We already have DeFi. Perhaps next we’ll see DeGov. Optimism is a project I’m particularly interested in because it pursues a vision I deeply care about: governance beyond token-based voting.
Most popular DAOs today rely on token-based governance—ten times more tokens mean ten times more voting power. I’ve written extensively on this. Current voting models have serious flaws and limitations. Token holders gain benefits while taking minimal risk. But under alternative models—non-token-based, non-transferable civic governance, or bicameral systems—we’d need real dialogue and negotiation to drive major decisions. This is a long-term governance experiment. As more governance experiments and DAOs emerge, vast opportunities will unfold. We’re already seeing diverse DAOs—for example, VitaDAO, researching longevity—what I’d call “Science DAOs”: decentralized science. I’m thrilled to see DAOs expanding across fields and evolving toward privacy-preserving governance.
We already have apps like Tornado Cash protecting financial privacy, but I find non-financial privacy applications even more interesting.
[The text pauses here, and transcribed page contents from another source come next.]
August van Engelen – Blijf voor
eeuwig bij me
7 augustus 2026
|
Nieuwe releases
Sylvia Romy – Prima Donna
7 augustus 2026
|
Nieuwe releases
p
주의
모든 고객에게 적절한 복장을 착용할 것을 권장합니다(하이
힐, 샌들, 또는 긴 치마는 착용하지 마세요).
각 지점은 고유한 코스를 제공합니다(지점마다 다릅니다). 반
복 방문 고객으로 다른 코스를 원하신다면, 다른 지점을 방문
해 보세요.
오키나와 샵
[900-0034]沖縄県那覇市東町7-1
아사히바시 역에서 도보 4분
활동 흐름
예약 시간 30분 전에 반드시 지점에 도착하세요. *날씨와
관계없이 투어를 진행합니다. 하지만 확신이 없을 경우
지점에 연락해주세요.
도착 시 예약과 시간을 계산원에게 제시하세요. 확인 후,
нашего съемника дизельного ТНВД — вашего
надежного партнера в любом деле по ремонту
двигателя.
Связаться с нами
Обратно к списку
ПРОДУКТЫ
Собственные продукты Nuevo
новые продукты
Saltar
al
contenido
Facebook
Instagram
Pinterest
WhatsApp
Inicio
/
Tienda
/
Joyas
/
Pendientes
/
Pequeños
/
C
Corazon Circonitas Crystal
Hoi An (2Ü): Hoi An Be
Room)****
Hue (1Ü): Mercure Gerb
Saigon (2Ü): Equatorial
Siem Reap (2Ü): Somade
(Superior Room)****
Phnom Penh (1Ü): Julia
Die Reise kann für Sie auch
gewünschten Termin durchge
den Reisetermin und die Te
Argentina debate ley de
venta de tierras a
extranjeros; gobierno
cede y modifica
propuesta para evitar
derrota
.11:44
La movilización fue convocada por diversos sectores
MACI, a privacy-preserving voting system we’ve been developing for over two years, has made significant progress. Privacy-preserving reputation systems like UniRep Social, and numerous zero-knowledge-proof-based privacy applications are advancing rapidly. For developers looking to build today, focusing on non-financial applications—or hybrids combining financial and non-financial aspects—would be a smart choice.
Many exciting things are happening within the Ethereum protocol—consensus layer improvements are particularly promising. But discussing the broader ecosystem is equally important. My big-picture view of the Ethereum ecosystem is this: the crypto space, including the Ethereum community, is currently placing too much focus on financial applications—even though they are important.
Ethereum’s roadmap is stabilizing, with growing consensus on future directions. If you’ve followed Ethereum’s evolution, you’ll notice that changes to the roadmap have become increasingly rare. Two or three years ago, the roadmap shifted frequently. But over the past year, changes have been minimal. I believe Ethereum is now progressing steadily along a clear path—which is excellent.
Looking ahead, most innovation will occur at higher layers. Core Ethereum improvements remain vital, but greater emphasis will shift to applications, ecosystems, infrastructure, Layer 2 protocols, Sign-in with Ethereum, privacy tools, and more. I believe we should see more high-quality applications, especially non-financial ones. I hope this inspires developers working on these ideas. The Ethereum ecosystem is vast, filled with fascinating areas to explore and research. Today, the tools available for people to accomplish extraordinary things are more powerful than ever. I’m excited for all the incredible things people will build in the future!